═════ Listed records ═════

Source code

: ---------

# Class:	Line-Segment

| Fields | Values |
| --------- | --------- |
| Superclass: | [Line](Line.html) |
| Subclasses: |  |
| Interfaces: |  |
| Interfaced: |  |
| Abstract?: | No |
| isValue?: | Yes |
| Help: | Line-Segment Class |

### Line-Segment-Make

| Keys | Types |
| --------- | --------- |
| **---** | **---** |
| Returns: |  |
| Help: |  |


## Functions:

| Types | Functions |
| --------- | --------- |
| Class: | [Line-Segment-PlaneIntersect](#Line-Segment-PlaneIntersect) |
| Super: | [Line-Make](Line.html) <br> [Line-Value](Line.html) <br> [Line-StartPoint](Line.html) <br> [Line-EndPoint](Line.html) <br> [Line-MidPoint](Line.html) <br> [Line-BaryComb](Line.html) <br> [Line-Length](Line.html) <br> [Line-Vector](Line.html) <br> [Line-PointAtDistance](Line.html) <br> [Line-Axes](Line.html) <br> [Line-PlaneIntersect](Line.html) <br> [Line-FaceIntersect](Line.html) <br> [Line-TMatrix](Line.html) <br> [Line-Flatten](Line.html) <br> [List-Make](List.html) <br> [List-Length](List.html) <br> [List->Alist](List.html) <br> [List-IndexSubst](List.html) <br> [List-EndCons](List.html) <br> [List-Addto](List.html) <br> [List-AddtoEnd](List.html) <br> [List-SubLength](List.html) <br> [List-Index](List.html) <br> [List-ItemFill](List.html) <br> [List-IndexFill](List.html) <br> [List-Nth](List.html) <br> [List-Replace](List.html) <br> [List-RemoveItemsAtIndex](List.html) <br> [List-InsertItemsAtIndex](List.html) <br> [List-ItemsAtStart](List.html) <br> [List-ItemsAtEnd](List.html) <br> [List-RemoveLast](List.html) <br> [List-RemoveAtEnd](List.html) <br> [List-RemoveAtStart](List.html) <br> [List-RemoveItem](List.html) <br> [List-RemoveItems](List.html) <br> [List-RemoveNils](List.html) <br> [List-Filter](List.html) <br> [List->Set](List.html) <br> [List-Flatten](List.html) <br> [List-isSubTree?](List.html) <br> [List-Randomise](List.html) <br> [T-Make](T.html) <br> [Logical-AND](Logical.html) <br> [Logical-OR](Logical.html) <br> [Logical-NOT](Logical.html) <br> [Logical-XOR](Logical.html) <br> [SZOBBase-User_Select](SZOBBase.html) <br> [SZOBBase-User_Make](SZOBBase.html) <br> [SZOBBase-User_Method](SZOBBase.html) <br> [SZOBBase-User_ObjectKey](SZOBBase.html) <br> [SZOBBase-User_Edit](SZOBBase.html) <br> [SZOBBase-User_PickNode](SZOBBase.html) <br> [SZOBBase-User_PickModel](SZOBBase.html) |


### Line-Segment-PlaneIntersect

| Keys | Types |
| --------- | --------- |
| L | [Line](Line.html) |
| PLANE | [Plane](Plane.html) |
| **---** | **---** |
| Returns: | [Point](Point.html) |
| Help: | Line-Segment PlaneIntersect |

═════

Task -> Each line of the entries above that contains "Help" must be copied into the answer.

Solution ->
| Help: | Line-Segment Class |
| Help: |  |
| Help: | Line-Segment PlaneIntersect |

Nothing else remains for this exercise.